Even, however, as they try and assert themselves, internal-divisions continue to plague the Christian political community. Most notably, the Assyrian Democratic Movement which is the most powerful of the Assyrian Christian groups has allied with central government groups in opposition to the dominant Kurdish bloc which holds the support of smaller Christian groups.

Nor does the Assyrian Democratic Movement recognize Oraha and Boya, saying that they only attained their positions by joining the Kurdish Brotherhood List and that they were not elected by Christians who number an estimated 10,000 according to unofficial statistics conducted by churches.

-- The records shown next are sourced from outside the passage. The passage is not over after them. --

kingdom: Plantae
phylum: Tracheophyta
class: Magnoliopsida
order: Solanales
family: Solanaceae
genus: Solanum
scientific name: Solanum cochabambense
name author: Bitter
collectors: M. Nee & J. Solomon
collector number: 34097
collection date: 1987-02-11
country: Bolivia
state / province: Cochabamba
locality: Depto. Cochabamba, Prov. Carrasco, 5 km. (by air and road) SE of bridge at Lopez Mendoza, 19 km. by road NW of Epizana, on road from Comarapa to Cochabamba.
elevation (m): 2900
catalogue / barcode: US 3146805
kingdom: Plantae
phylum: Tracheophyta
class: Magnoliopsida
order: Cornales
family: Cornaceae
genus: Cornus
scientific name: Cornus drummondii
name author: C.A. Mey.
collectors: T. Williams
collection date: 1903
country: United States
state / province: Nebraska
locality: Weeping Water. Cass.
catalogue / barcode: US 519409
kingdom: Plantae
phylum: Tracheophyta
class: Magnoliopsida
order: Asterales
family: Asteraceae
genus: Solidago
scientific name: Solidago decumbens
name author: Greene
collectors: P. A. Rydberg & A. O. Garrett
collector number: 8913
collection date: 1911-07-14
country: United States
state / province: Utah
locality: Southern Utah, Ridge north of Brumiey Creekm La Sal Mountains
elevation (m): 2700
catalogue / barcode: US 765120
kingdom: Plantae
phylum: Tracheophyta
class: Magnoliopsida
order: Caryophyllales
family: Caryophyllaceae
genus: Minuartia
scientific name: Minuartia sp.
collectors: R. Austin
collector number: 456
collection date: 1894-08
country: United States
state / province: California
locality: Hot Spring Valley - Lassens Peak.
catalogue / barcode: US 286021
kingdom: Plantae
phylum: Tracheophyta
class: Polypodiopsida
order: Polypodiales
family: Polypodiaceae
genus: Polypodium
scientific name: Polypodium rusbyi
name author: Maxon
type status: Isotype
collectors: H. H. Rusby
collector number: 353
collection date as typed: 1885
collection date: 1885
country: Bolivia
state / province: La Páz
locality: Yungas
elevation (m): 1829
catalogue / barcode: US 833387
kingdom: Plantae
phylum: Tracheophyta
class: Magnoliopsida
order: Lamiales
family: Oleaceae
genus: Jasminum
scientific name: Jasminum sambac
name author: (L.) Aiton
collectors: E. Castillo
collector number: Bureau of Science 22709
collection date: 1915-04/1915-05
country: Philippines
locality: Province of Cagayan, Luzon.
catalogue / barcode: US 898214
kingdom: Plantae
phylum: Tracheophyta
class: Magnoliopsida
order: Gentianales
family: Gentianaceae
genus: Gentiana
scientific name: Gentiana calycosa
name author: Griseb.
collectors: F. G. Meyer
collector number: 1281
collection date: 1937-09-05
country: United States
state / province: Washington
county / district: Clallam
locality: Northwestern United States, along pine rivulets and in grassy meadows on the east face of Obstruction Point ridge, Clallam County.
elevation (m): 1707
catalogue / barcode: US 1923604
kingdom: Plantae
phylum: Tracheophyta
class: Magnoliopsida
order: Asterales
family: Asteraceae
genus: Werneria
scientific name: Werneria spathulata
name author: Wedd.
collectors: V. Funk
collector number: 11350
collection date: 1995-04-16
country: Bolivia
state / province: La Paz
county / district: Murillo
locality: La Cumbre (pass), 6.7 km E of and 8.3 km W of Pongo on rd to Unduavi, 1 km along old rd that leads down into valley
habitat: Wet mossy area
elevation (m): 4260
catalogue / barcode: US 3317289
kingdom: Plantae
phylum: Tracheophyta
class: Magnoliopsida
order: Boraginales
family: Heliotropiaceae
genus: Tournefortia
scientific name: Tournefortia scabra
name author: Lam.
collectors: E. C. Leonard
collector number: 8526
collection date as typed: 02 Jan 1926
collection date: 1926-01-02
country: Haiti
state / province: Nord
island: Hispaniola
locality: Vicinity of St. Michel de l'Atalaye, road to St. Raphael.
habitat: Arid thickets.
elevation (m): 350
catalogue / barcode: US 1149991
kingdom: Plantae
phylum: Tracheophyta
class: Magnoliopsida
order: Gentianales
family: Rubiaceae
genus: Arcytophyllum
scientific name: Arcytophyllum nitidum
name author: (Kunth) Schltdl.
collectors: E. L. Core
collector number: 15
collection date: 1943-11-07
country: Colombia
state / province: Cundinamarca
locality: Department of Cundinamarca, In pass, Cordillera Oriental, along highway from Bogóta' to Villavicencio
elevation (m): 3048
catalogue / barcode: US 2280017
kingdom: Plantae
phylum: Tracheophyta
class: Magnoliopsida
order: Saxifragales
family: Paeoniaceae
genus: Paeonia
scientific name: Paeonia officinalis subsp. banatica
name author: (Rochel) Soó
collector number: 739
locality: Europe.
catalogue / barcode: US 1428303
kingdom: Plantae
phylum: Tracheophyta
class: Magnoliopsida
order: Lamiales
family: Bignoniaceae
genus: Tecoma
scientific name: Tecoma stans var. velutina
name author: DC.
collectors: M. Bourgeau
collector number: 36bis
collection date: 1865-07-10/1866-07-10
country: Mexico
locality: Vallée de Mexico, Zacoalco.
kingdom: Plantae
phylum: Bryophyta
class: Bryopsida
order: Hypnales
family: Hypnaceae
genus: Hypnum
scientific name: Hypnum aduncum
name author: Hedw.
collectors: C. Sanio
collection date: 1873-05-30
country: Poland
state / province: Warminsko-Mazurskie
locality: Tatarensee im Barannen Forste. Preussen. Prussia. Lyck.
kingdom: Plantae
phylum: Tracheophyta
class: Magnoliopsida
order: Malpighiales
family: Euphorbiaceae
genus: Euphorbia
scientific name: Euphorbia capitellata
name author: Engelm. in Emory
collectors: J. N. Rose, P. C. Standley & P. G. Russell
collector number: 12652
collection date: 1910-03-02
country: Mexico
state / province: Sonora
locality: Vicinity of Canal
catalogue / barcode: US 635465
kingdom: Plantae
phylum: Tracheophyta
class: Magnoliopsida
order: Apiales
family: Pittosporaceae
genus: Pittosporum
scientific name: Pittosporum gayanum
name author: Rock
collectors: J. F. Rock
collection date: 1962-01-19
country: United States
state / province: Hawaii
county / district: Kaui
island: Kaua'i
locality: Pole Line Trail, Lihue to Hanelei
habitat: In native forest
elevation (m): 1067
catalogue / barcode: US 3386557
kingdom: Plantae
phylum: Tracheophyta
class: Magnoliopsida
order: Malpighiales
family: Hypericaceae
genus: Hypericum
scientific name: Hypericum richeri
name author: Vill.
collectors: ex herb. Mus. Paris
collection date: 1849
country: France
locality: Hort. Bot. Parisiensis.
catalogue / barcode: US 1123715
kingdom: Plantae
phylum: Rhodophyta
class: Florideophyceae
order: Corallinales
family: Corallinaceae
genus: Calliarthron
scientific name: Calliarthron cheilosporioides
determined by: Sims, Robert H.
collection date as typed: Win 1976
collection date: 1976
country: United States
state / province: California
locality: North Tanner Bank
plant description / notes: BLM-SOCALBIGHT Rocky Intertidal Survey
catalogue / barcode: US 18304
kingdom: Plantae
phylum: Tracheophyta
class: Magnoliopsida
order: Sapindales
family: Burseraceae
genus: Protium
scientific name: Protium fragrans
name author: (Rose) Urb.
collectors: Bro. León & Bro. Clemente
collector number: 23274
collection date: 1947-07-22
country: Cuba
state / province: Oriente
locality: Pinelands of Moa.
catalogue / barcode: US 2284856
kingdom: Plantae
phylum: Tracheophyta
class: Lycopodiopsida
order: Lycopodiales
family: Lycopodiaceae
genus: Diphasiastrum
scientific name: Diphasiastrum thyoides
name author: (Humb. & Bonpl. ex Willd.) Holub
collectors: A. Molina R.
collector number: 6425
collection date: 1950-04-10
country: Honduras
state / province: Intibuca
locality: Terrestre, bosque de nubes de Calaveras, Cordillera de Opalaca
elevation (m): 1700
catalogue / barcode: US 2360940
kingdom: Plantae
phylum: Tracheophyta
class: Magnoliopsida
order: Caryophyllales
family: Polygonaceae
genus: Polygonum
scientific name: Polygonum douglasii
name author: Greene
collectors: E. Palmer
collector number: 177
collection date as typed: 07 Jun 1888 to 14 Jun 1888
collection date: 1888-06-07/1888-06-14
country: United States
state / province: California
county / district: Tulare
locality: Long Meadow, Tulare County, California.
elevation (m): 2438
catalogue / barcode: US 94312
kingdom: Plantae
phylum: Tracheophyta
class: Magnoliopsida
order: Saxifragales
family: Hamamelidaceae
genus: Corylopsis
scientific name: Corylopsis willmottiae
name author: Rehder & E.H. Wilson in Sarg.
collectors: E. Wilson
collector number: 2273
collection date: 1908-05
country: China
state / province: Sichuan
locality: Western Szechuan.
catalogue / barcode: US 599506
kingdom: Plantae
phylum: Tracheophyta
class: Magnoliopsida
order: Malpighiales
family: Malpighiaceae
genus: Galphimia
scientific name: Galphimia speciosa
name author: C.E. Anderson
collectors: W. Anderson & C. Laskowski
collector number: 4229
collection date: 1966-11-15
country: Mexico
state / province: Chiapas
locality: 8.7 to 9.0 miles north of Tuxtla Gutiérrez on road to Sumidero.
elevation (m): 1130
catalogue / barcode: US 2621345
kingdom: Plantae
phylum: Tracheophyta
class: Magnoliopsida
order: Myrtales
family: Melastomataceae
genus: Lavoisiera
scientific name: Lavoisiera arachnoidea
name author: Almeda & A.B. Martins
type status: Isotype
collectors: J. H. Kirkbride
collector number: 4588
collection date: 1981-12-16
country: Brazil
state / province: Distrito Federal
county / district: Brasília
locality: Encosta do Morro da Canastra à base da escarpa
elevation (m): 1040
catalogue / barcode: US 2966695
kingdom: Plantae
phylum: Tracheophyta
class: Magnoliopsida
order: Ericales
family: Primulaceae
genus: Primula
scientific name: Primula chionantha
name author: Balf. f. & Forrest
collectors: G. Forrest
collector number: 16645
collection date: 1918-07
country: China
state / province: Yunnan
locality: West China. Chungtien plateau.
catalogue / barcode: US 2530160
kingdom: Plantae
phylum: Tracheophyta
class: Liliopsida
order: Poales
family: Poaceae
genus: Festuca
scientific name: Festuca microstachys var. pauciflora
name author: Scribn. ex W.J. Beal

“I can say that the majority of our people elected the Assyrian Democratic Movement, but despite this, we are not represented in the Kirkuk provincial council,” said Mazen Butros, a leading member of the Movement.

The Assyrian Democratic Movement entered previous local and general elections as an independent movement. While failing to secure any provincial seats, it did manage to win one parliamentary seat, occupied by Yonadam Kannah. Unlike other Christian parties, such as the Assyrian National Congress Party, the Bayt al-Nahrain Party and the Ittihad Nahrain Party, that have allied themselves with the Kurdish alliance, the Movement has linked itself with the central government.

So far as the fate of disputed territories and particularly the fate of Kirkuk is concerned, the three parties that joined the Kurdish list support annexation. These Christians say they see more hope of self-rule in Christian majority areas within the Kurdish region.

The Assyrian Democratic Movement, on the other hand, opposes the annexation of the province to the Kurdish region saying it fears Kurdish domination. Butros told Niqash that “there are Christian villages in Dahouk province whose lands have been seized by Kurds to build Kurdish houses and projects. This is clear evidence that the rights of Christians will not be protected in the Kurdish region.”

Despite their disunity on some issues, Christian parties have one common aim: unifying the three Christian ethnicities, the Assyrians, Chaldeans and Syriacs into one Assyrian-Chaldean-Syriac ethnicity. They perceive themselves as victims of the divisive Arabization policy started by the Baath party in 1968 and they want to stand and be recognized as a united and independent ethnicity.

Moreover, they have been pushing larger Iraqi political parties to add an article into the provincial election law guaranteeing minorities, such as Christians, a fixed number of provincial council seats. All Christian parties in Kirkuk also opposed article 24 of the provincial council law allocating 32% of seats to each of the Kurds, the Arabs and the Turkmen, and only 4% for Christians. They demanded that power be shared equally between the four groups.

For Christians living in Kirkuk today, their demands seem to unite around a desire for recognition, even as their political representation remains divided.

“Since hundreds of years people have agreed to live together” said Yousef Muluki, a Christian government employee. “We do not aspire to more than the political acknowledgement of our existence and for representation rights that express our real weight.”